| EXERCISE REQUIREMENTS |
Each line that contains the word "will" counts once; give the total for the records below and nothing else.

| PROVIDED MATERIAL |

------

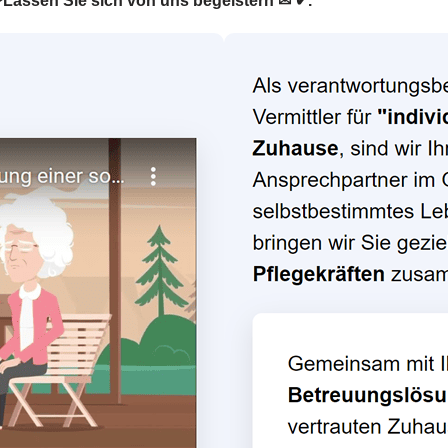
. ❤Lassen Sie sich von uns begeistern ✉ ✔.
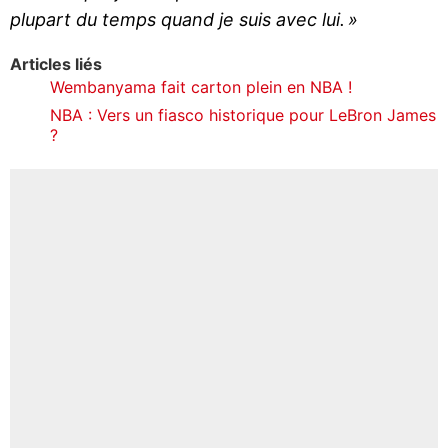
plupart du temps quand je suis avec lui. »
Articles liés
Wembanyama fait carton plein en NBA !
NBA : Vers un fiasco historique pour LeBron James
?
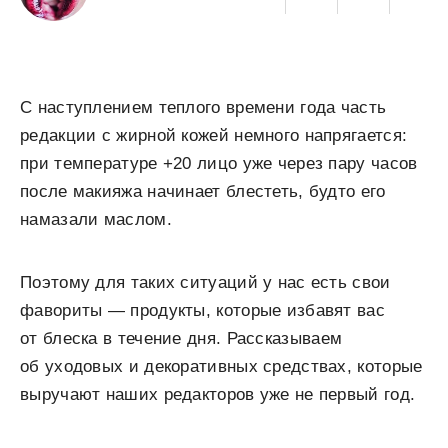
С наступлением теплого времени года часть
редакции с жирной кожей немного напрягается:
при температуре +20 лицо уже через пару часов
после макияжа начинает блестеть, будто его
намазали маслом.
Поэтому для таких ситуаций у нас есть свои
фавориты — продукты, которые избавят вас
от блеска в течение дня. Рассказываем
об уходовых и декоративных средствах, которые
выручают наших редакторов уже не первый год.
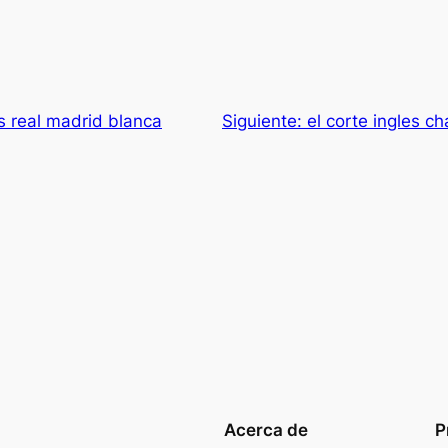
 real madrid blanca
Siguiente:
el corte ingles c
Acerca de
P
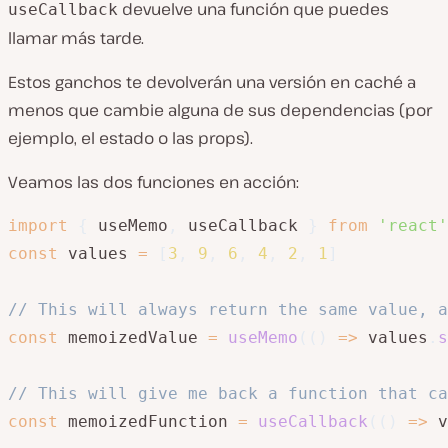
devuelve una función que puedes
useCallback
llamar más tarde.
Estos ganchos te devolverán una versión en caché a
menos que cambie alguna de sus dependencias (por
ejemplo, el estado o las props).
Veamos las dos funciones en acción:
import
{
 useMemo
,
 useCallback 
}
from
'react'
const
 values 
=
[
3
,
9
,
6
,
4
,
2
,
1
]
// This will always return the same value, a
const
 memoizedValue 
=
useMemo
(
(
)
=>
 values
.
s
// This will give me back a function that ca
const
 memoizedFunction 
=
useCallback
(
(
)
=>
 v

------

| TASK RESPONSE |
2